*Assignment*.
Each line of the listing below containing the word "display" should be returned.
*** Recorded information
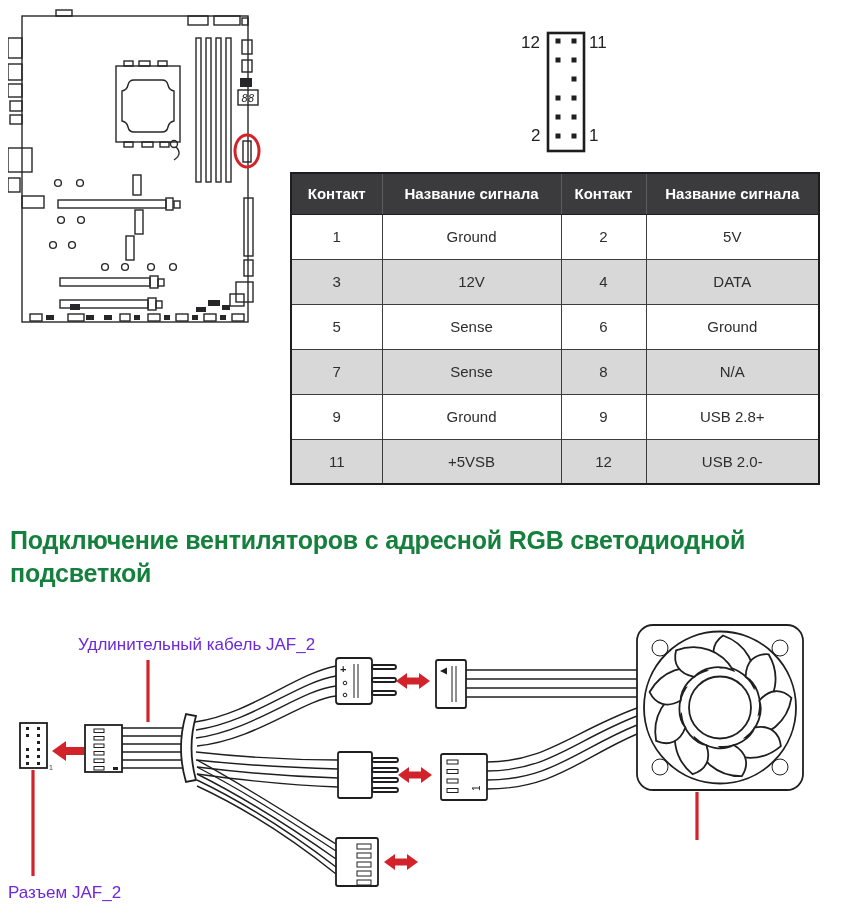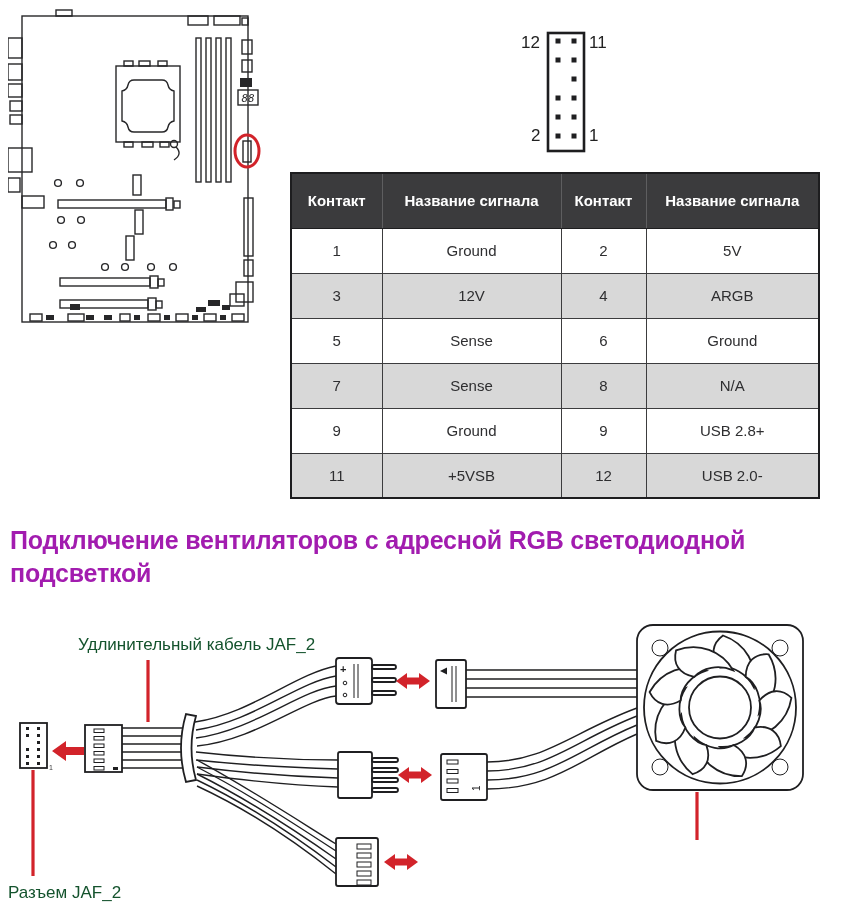--- a/index.html
+++ b/index.html
@@ -17,32 +17,32 @@
   .ln{fill:none;stroke:var(--line-art,#272729);stroke-width:1.4;}
   .fl{fill:var(--line-art,#272729);stroke:none;}
   .red-ellipse{fill:none;stroke:var(--accent-red,#d2232a);stroke-width:3;}
 
   
   .pinhdr{position:absolute;left:505px;top:22px;width:170px;height:140px;}
   .pinhdr .num{position:absolute;font-size:17px;color:#222;}
 
   
   .pintable{position:absolute;left:290px;top:172px;width:528px;border-collapse:collapse;table-layout:fixed;border:2px solid #1d1d1f;}
-  .pintable th{background:var(--table-header-bg,#3b3b3d);color:#fff;font-size:15px;font-weight:bold;height:55px;border-left:1px solid #5e5e60;border-bottom:1px solid #1d1d1f;text-align:center;}
+  .pintable th{background:var(--table-header-bg,#3b3b3d);color:#fff;font-size:15px;font-weight:bold;height:41px;border-left:1px solid #5e5e60;border-bottom:1px solid #1d1d1f;text-align:center;}
   .pintable th:first-child{border-left:none;}
   .pintable td{font-size:15px;color:#2e2e30;text-align:center;height:45px;border:1px solid #3c3c3e;}
   .pintable tr.alt td{background:var(--table-alt-row-bg,#d8d8d8);}
 
   
-  .heading{position:absolute;left:10px;top:524px;width:826px;font-size:25px;font-weight:bold;color:#a21caf;line-height:33px;letter-spacing:-0.2px;}
+  .heading{position:absolute;left:10px;top:524px;width:826px;font-size:25px;font-weight:bold;color:#15803d;line-height:33px;letter-spacing:-0.2px;}
   .heading span{display:block;}
 
   
   .diagram{position:absolute;left:0;top:610px;width:846px;height:304px;}
-  .dlabel{position:absolute;font-size:17px;color:#14532d;white-space:nowrap;}
+  .dlabel{position:absolute;font-size:17px;color:#6d28d9;white-space:nowrap;}
   .dlabel span{display:block;line-height:24px;}
   .wire{fill:none;stroke:#1f1f21;stroke-width:1.4;}
   .body{fill:#fff;stroke:#1f1f21;stroke-width:1.8;}
   .thin{fill:none;stroke:#1f1f21;stroke-width:1;}
   .dot{fill:#1f1f21;}
   .rshape{fill:var(--accent-red,#d2232a);stroke:none;}
   .rline{stroke:var(--accent-red,#d2232a);stroke-width:3.2;}
 </style>
 </head>
 <body>
@@ -188,21 +188,21 @@
       <tr>
         <td>1</td>
         <td>Ground</td>
         <td>2</td>
         <td>5V</td>
       </tr>
       <tr class="alt">
         <td>3</td>
         <td>12V</td>
         <td>4</td>
-        <td>ARGB</td>
+        <td>DATA</td>
       </tr>
       <tr>
         <td>5</td>
         <td>Sense</td>
         <td>6</td>
         <td>Ground</td>
       </tr>
       <tr class="alt">
         <td>7</td>
         <td>Sense</td>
******
*Solved problem*.
   .heading span{display:block;}
   .dlabel span{display:block;line-height:24px;}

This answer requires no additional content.